问题
I have a large list of phrases such as
"Nola jumped off the cliff"
"Loroy jumped off the cliff"
"Nola jumped off the couch"
"Leroy lept off the couch"
I need to find each point in a phrase that is a different word and add that word to a node, which is a list of words that can be used in that position in a phrase. So we would end up with.
"Node1(1) Node2(1) off the Node3(1)"
"Node1(2) Node2(1) off the Node3(1)"
...etc
Where node 1 represents a list of the names(Nola,Leroy), node2 represents a list of the actions(jumped,lept) and node3 ends up representing the list of locations(cliff,couch)
The idea is to take a list of the phrases, and have it automatically create the nodes and fill it with the words that can be used at that node in a phrase.
So, 1st how would I generate the list of phrase nodes?
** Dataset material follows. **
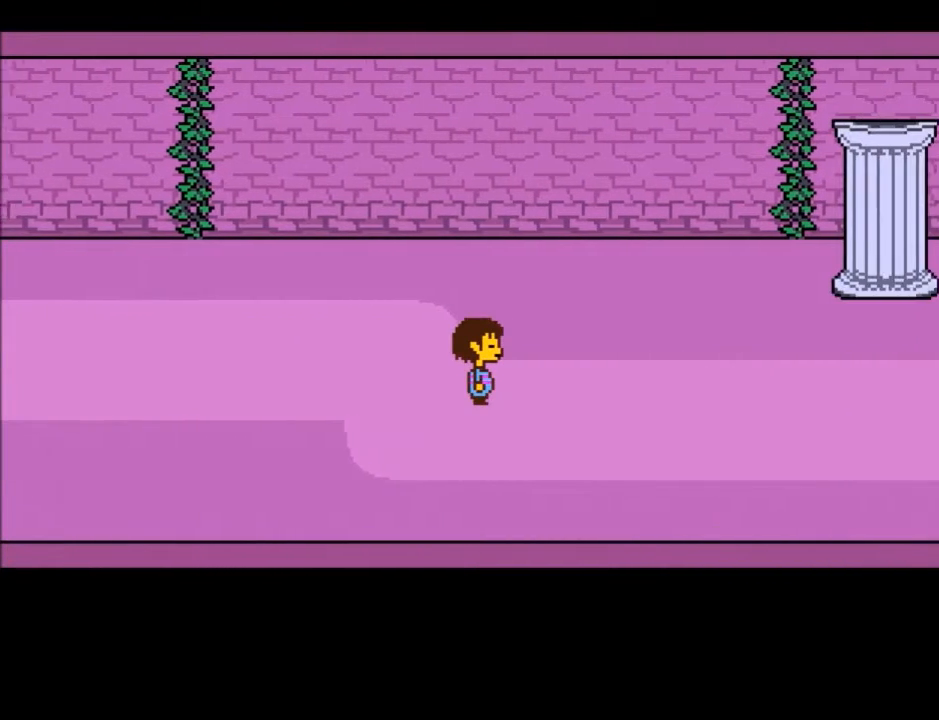
{"keys": ["right"], "events": []}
I haven't been able to figure out how to compare two sentences and see if they are exactly alike minus one word.
2nd once I have the nodes set up, what would be the best way to compare all the combinations of the nodes to come up with new matches? (hope that made sense)
回答1:
Nice one, I like it. Since you tagged your question with C#, I wrote the answer also in C#.
A fast way to get the different words between two phrases:
string phrase1 = "Nola jumped off the cliff";
string phrase2 = "Juri jumped off the coach";
//Split phrases into word arrays
var phrase1Words = phrase1.Split(' ');
var phrase2Words = phrase2.Split(' ');
//Find the intersection of the two arrays (find the matching words)
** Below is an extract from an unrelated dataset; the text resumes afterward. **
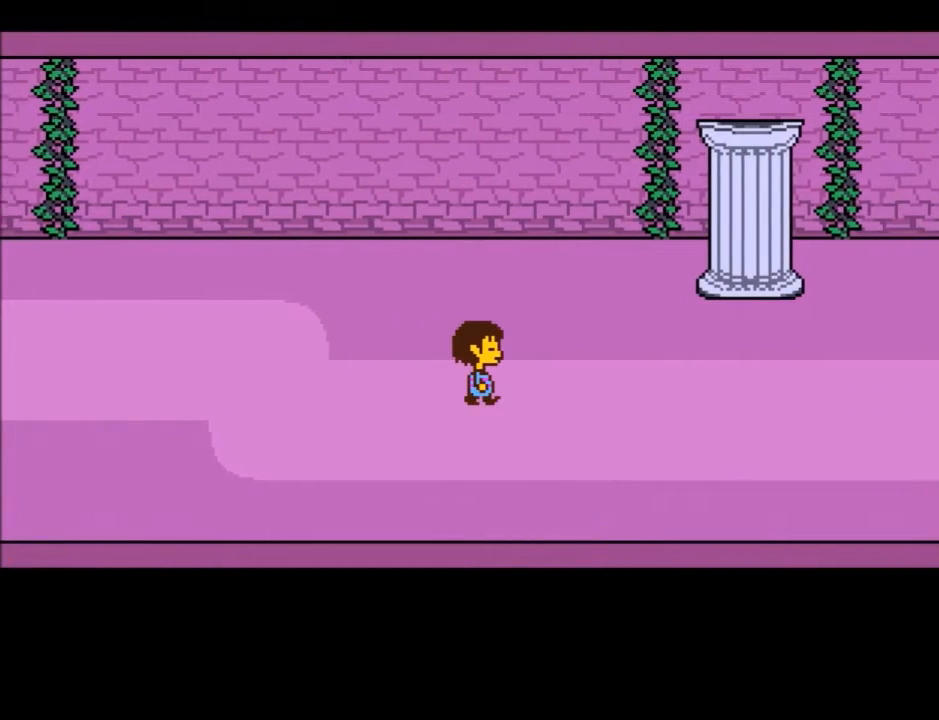
{"keys": ["right"], "events": []}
var wordsInPhrase1and2 = phrase1Words.Intersect(phrase2Words);
//The number of words that differ
int wordDelta = phrase1Words.Count() - wordsInPhrase1and2.Count();
//Find the differing words
var wordsOnlyInPhrase1 = phrase1Words.Except(wordsInPhrase1and2);
var wordsOnlyInPhrase2 = phrase2Words.Except(wordsInPhrase1and2);
Instead of matching the elements yourself by looping over and checking each element, you can save yourself time and use the built-in LINQ functions Intersect, Except, etc...
For creating phrases by random, please refer to the answer of NominSim.
回答2:
Yet another Linq-based solution that generates all possible combinations:
var phrases = new List<string> {
"Nola jumped off the cliff",
"Loroy jumped off the cliff",
"Nola jumped off the couch",
"Leroy lept off the couch"
};
var sets = (from p in phrases
from indexedWord in p.Split(' ').Select((word,idx) => new {idx,word})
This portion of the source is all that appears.